**練習問題:**
1. 下にある別府港の築港についての文章から、旅館経営者として名前が挙がっている人を、屋号と名前の組み合わせですべて書き出してください。
2. 下にある別府港の築港についての文章のうち、「別府港の築港(歴史)_a02」で始まり「ので、工費は4万円を数えた。」で終わる部分を、一字も変えずに書き写してください。

====== 出典の抜粋 ======

別府港の築港(歴史)_a0212770_154339.jpg明治維新となって、別府温泉郷は、顕著な変容をとげることになった。日田県知事松方正義は、別府の視察を行い、新別府港の必要性を説いた。その後、1871(明治4)年5月30日、県費によって別府湾に面する流川河口付近の楠浜で近代的な別府港が竣工し、海路による交通が一段と利便性を増した。これは1870(明治3)年2月23日に起工したもので、工費は4万円を数えた。
港湾整備に関する功労者の氏名をみると、別府の有力者の大半が含まれていると推定されるが、旅館経営者として、次の氏名が指摘できよう。すなわち、府内屋・日名子太郎兵衛、米屋・堀清左衛門、紀野屋・金居與助、讃岐屋・日名子長左衛門、萬屋・神澤儀助、若松屋・松尾彦七などである。

====== データ ======

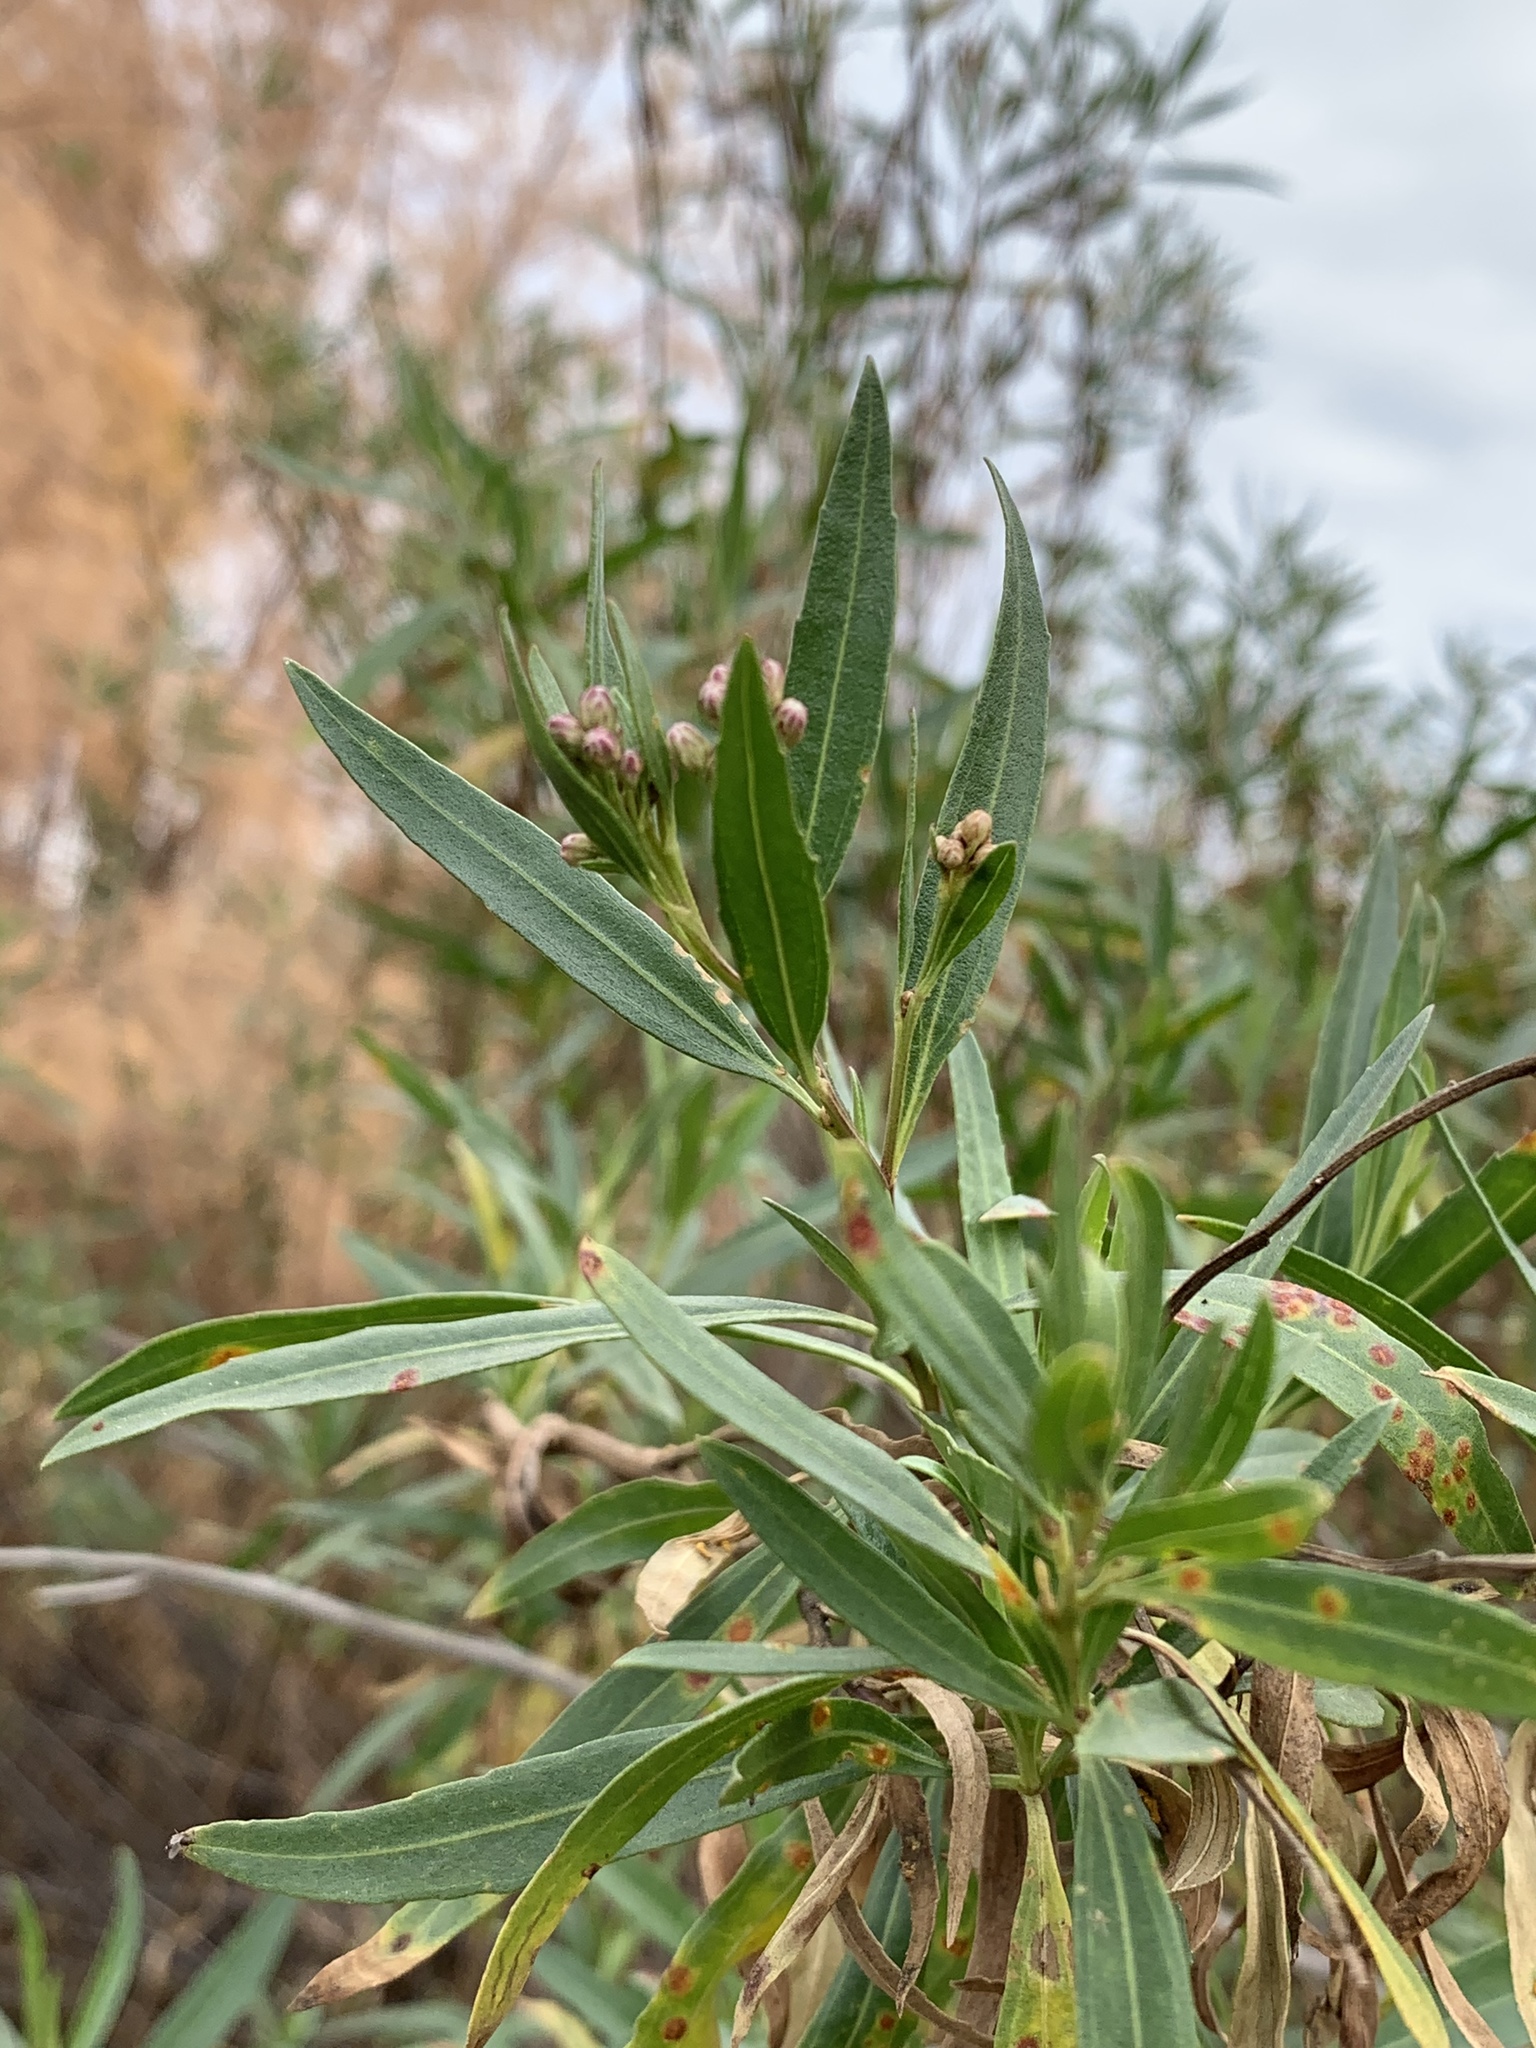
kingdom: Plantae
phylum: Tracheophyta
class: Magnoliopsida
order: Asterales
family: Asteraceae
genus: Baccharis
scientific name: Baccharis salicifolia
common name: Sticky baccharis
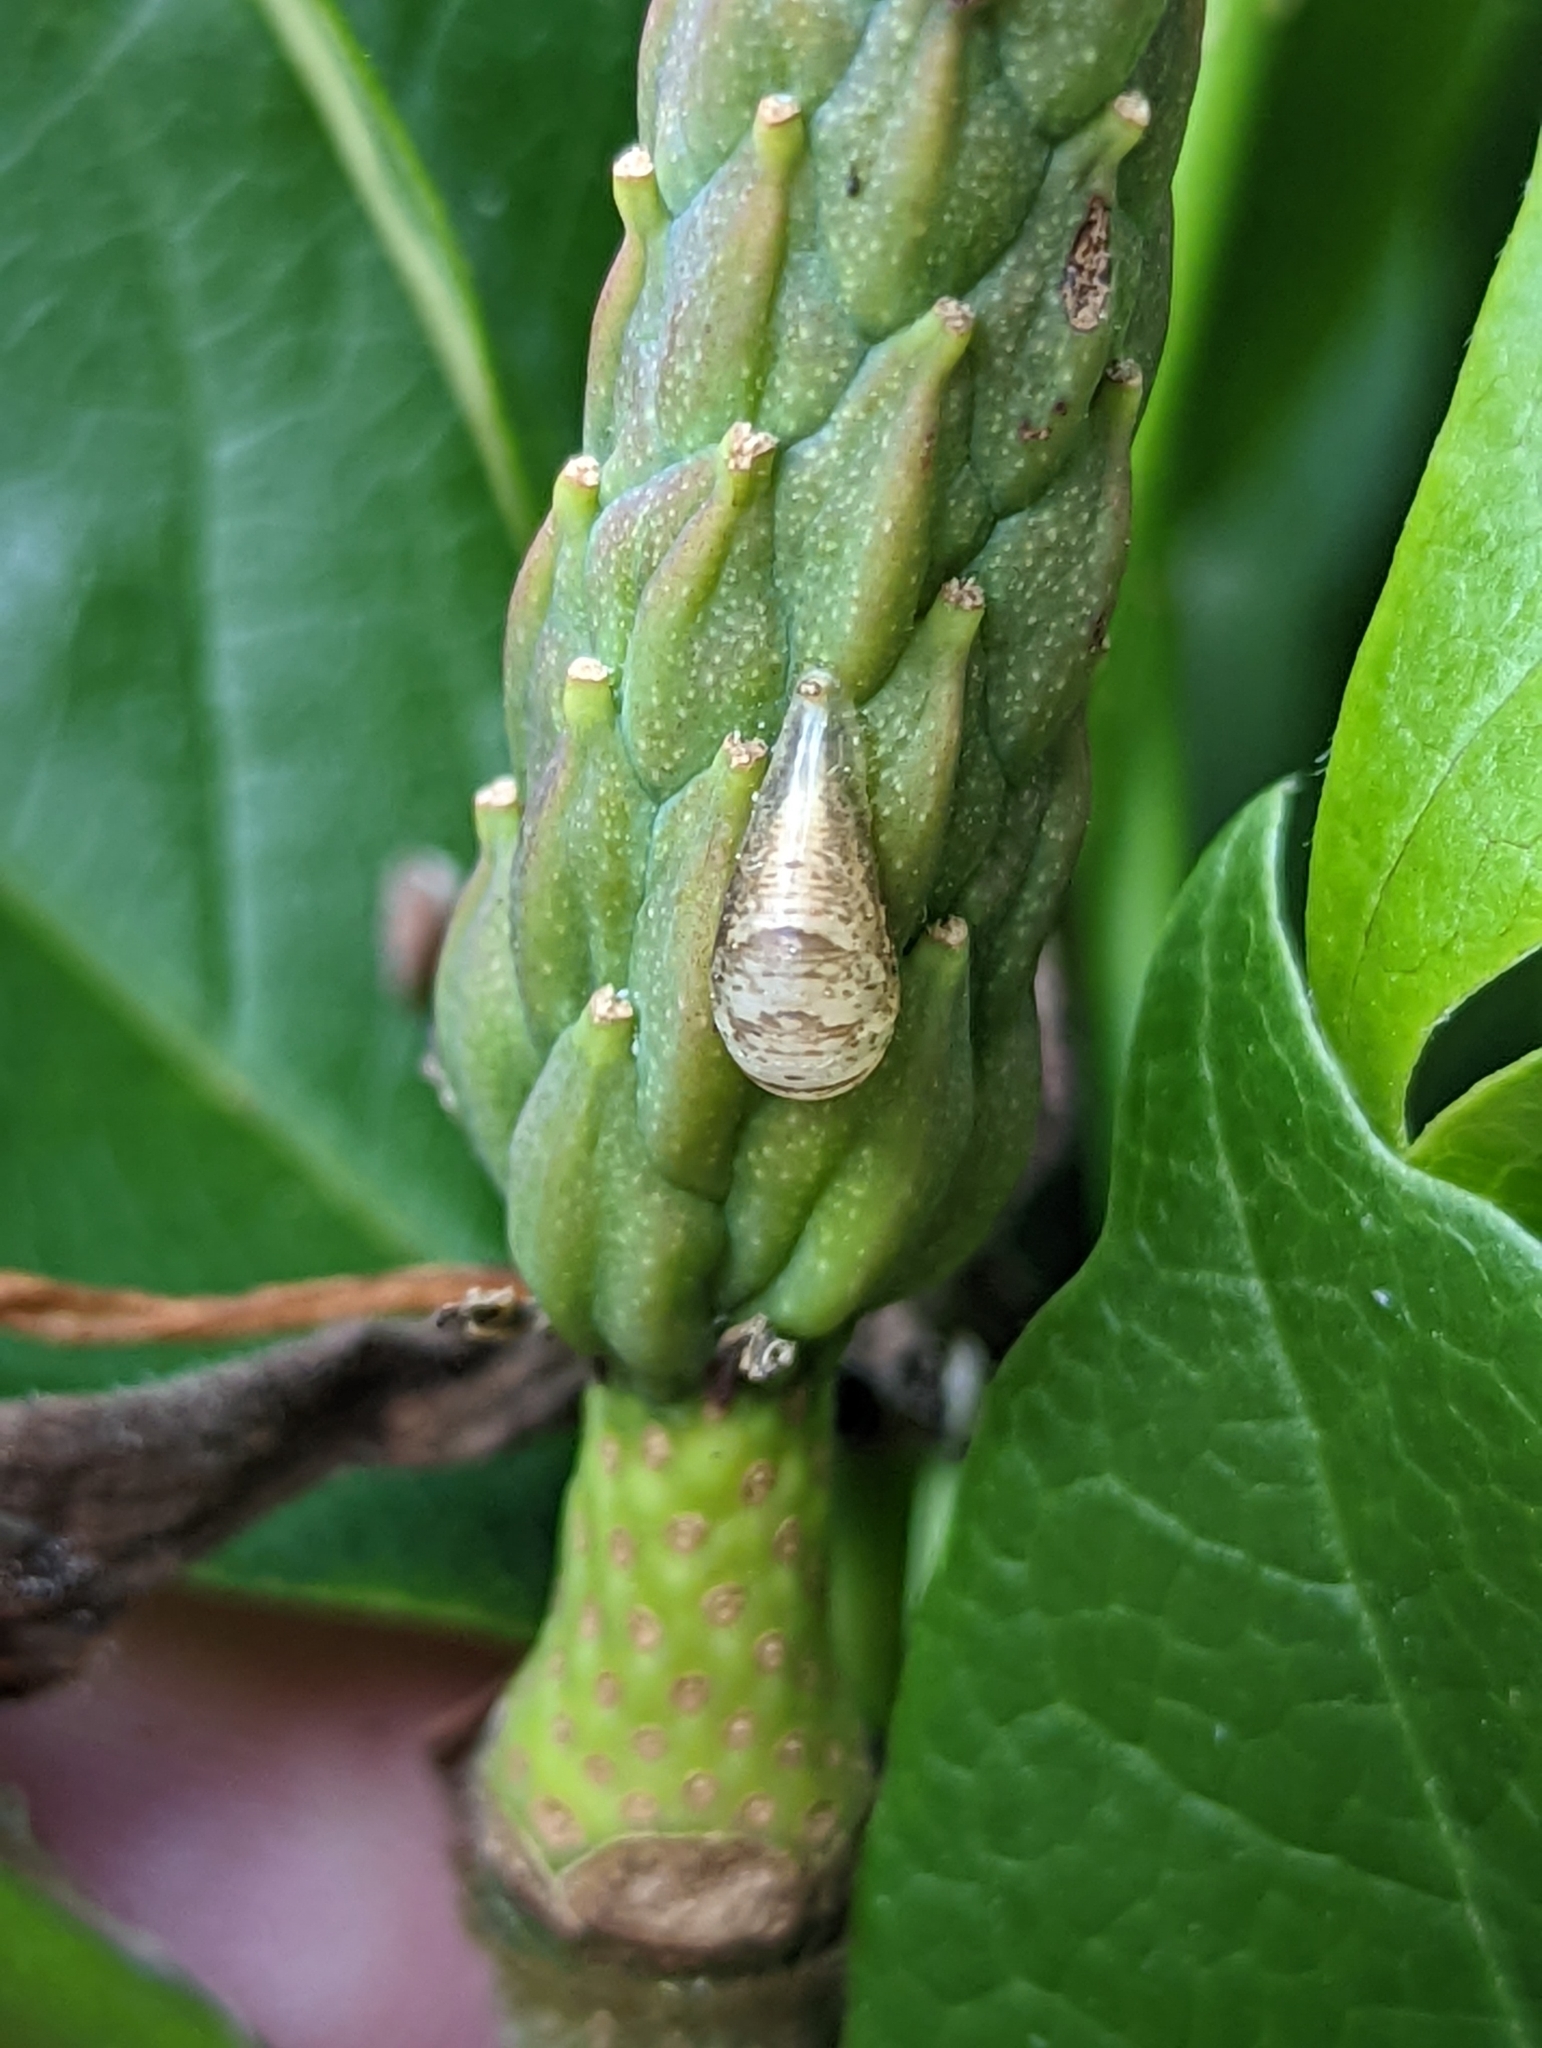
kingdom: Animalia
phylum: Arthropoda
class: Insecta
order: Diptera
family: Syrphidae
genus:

======

**解答:**
1.
府内屋・日名子太郎兵衛
米屋・堀清左衛門
紀野屋・金居與助
讃岐屋・日名子長左衛門
萬屋・神澤儀助
若松屋・松尾彦七

2.
別府港の築港(歴史)_a0212770_154339.jpg明治維新となって、別府温泉郷は、顕著な変容をとげることになった。日田県知事松方正義は、別府の視察を行い、新別府港の必要性を説いた。その後、1871(明治4)年5月30日、県費によって別府湾に面する流川河口付近の楠浜で近代的な別府港が竣工し、海路による交通が一段と利便性を増した。これは1870(明治3)年2月23日に起工したもので、工費は4万円を数えた。